[Recorded data]
● ● ● ● ●

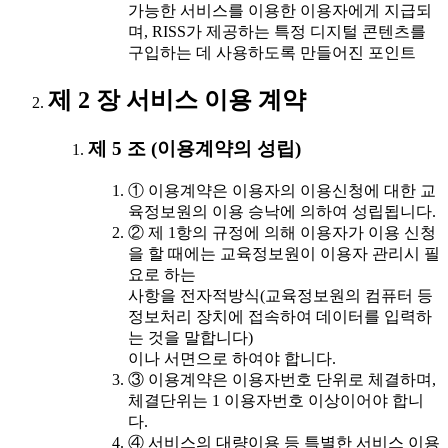
가능한 서비스를 이용한 이용자에게 지급되
며, RISS가 제공하는 특정 디지털 콘텐츠를
구입하는 데 사용하도록 만들어진 포인트
제 2 장 서비스 이용 계약
제 5 조 (이용계약의 성립)
① 이용계약은 이용자의 이용신청에 대한 교
육정보원의 이용 승낙에 의하여 성립됩니다.
② 제 1항의 규정에 의해 이용자가 이용 신청
을 할 때에는 교육정보원이 이용자 관리시 필
요로 하는
사항을 전자적방식(교육정보원의 컴퓨터 등
정보처리 장치에 접속하여 데이터를 입력하
는 것을 말합니다)
이나 서면으로 하여야 합니다.
③ 이용계약은 이용자번호 단위로 체결하며,
체결단위는 1 이용자번호 이상이어야 합니
다.
④ 서비스의 대량이용 등 특별한 서비스 이용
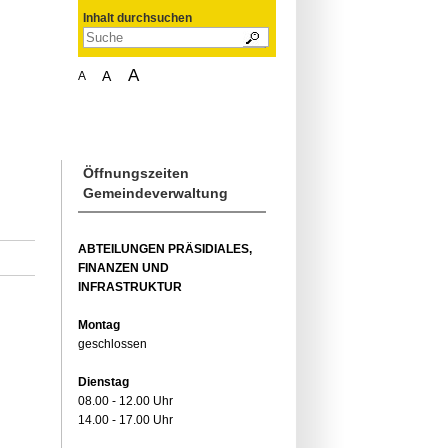
Inhalt durchsuchen
A
A
A
Öffnungszeiten
Gemeindeverwaltung
ABTEILUNGEN PRÄSIDIALES,
FINANZEN UND
INFRASTRUKTUR
Montag
geschlossen
Dienstag
08.00 - 12.00 Uhr
14.00 - 17.00 Uhr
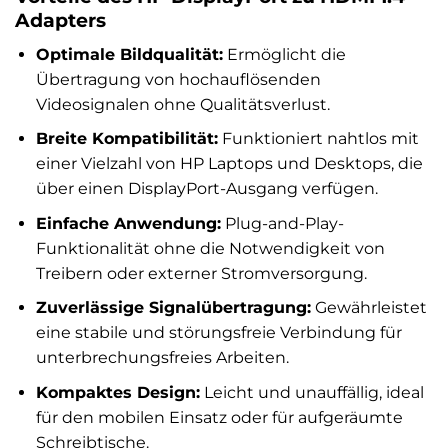
Adapters
Optimale Bildqualität:
Ermöglicht die
Übertragung von hochauflösenden
Videosignalen ohne Qualitätsverlust.
Breite Kompatibilität:
Funktioniert nahtlos mit
einer Vielzahl von HP Laptops und Desktops, die
über einen DisplayPort-Ausgang verfügen.
Einfache Anwendung:
Plug-and-Play-
Funktionalität ohne die Notwendigkeit von
Treibern oder externer Stromversorgung.
Zuverlässige Signalübertragung:
Gewährleistet
eine stabile und störungsfreie Verbindung für
unterbrechungsfreies Arbeiten.
Kompaktes Design:
Leicht und unauffällig, ideal
für den mobilen Einsatz oder für aufgeräumte
Schreibtische.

● ● ● ● ●

● Exercise requirements: For the data above, state how many of its lines contain the word "oder", giving no other text.

● Task solution: 2